Buttons from the 1900 presidential election featuring opponents William McKinley and William Jennings Bryan.
Of all the framed photographs and certificates decorating a hallway in Fran Bussie’s Baton Rouge home, one in particular stands out: a snapshot of her husband, Victor, posing with then-presidential candidate John F. Kennedy and a beaming Jackie. As political mementos go, it’s a gem—and one that almost got tossed out with the trash.
“I was in Vic’s office one day and saw this box,” says Bussie, a long-time Democratic Party activist whose husband served more than 40 years as president of the Louisiana chapter of the AFL-CIO. “He said, ‘oh, it’s just a bunch of old photographs,’ ” she recalls with a laugh. “Vic throws everything out.”
Fran, on the other hand, saved up several decades-worth of political buttons from her years as a delegate to the party’s national conventions and as a prominent supporter of the doomed Equal Rights Amendment: a collection that she recently donated to the political museum in the Old State Capitol in Baton Rouge.
Buttons, bumper stickers and banners—the ephemera of political campaigns past—have long been prized by political junkies and history buffs. And Louisiana, where politics and history never lack color, is fertile ground for collectors.
A copy of Huey P. Long’s autobiography and a button from Long’s Share Our Wealth Society.
With the release this mid-term election year of a new film version of “All the King’s Men,” Robert Penn Warren’s barely fictionalized account of the rise and fall of Huey P. Long, Louisiana politics are again front and center. And Long memorabilia—particularly Huey and his successor in the Long dynasty, “Uncle” Earl K. Long—is as popular, and valuable, as ever.
“Some of the old political pins were more like jewelry,” says Mary Louise Prudhomme, director of the Old State Capitol, as she produces a couple of buttons from the museum’s collection: one emblazoned with Huey’s slogan, “Every Man a King,” and another alluding to Earl Long’s often-questioned mental state that says, “I Ain’t Crazy – Vote for Uncle Earl.” Prudhomme herself collects artifacts from the Jack and Jackie Kennedy era—“mostly books and a couple of reproductions of paintings,” she says—and is always on the lookout for donations to add to the museum’s collection of Louisiana political ephemera, a cache that includes an old ballot box, a baseball signed by Hillary Rodham Clinton that belonged to former U.S. Rep. Billy Tauzin and, of course, a trove of Huey P. Long memorabilia.

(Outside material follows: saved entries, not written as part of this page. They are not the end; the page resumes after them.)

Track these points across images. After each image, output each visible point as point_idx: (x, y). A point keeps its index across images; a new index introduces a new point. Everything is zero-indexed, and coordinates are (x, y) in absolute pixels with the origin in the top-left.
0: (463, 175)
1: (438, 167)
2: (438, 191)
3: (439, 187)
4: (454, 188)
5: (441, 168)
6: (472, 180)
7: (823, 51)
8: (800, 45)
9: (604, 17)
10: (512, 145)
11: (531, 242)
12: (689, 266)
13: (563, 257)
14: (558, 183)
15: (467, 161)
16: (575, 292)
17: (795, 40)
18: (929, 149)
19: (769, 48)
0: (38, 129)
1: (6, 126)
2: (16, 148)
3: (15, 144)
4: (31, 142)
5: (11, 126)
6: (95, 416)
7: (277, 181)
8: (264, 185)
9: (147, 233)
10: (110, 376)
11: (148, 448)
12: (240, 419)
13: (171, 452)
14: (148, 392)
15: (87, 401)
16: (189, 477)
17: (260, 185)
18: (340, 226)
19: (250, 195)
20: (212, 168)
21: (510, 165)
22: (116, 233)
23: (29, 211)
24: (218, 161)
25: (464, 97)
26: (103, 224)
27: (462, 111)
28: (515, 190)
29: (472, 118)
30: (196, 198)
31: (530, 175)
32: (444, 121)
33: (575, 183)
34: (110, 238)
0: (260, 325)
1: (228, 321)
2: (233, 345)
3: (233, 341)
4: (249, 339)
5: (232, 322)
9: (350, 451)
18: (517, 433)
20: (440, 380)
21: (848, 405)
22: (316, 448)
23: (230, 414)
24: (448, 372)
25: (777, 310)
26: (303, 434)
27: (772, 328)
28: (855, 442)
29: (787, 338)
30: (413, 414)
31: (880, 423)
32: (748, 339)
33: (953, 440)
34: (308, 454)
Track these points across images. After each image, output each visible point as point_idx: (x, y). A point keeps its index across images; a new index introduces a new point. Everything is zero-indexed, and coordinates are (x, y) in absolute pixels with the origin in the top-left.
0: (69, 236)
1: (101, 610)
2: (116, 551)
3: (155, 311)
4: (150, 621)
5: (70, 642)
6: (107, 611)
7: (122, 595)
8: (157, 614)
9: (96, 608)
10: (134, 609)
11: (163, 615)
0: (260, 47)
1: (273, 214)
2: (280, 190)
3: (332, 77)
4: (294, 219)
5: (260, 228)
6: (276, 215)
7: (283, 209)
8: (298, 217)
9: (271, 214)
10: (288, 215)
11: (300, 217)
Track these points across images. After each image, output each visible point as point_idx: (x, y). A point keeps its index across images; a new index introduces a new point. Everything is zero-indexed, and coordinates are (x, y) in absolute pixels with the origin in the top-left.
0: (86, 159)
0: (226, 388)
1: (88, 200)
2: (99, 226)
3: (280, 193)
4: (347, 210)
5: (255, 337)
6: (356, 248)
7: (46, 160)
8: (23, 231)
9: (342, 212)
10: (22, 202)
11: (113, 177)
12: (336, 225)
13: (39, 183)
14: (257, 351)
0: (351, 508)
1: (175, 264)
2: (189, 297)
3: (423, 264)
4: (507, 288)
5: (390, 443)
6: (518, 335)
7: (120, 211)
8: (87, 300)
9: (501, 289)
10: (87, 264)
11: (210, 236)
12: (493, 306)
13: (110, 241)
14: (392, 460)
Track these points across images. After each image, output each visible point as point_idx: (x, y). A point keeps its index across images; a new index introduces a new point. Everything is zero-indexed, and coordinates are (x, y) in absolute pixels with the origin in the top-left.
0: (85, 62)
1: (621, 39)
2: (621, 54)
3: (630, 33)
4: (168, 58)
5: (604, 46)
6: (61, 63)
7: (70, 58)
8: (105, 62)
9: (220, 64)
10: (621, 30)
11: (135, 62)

“People are just fascinated by Louisiana politics,” she says. “Everyone, no matter where they’re from, wants to know about Huey P. Long. Our politics are intriguing, mysterious, corrupt from time to time. But everybody’s fascinated by it.”
Signs of the Times
A coin-style pin from Rutherford B. Hayes 1876 election campaign.
Political buttons came into commerce around the turn of the 20th century, before the era of high-tech campaigns and when political stumping involved whistle-stops and speeches from the backs of trucks or trains. With no television commercials to provide images and sway opinions, candidates would court voters with souvenir buttons and more useful items such as combs and emery boards.
Today, many of those items are highly collectible and fetch handsome prices. At the venerable Royal Street shop James H. Cohen & Sons, there is a display case dedicated to political buttons and other artifacts, including a copy of Huey P. Long’s autobiography and a $500 coin-style pin from Rutherford B. Hayes’ 1876 presidential campaign. “Buttons as we know them didn’t come into use until 1896,” says Jerry Cohen, pointing out a pair of early buttons featuring the opponents in the 1900 election, William McKinley and William Jennings Bryan.
A pin of Franklin D. Roosevelt from the National Democratic Convention in 1944.
Collectors tend to specialize, Cohen says, focusing on a particular era, party or politician. JFK is a perennial favorite; the shop has a respectable selection of Ronald Reagan memorabilia and, of course, a tiny “Every Man a King” button from Long’s Share Our Wealth Society. “That’s one of the scarcest,” he says.
For most collectors, it’s the history, not the potential value that drives them. “For me, it’s the historical aspect. I’ve always loved history, especially political history,” says Bussie, although she insists she’s “not really a collector. I’d just come back from these conventions and put everything in a box.”
In politics, history has a way of repeating itself, giving some artifacts a new currency. Bussie fondles a yellow button from the 1992 presidential race that says “Give ‘Em Hell, Hillary,” and chuckles. “That might turn out to be an important piece,” she says.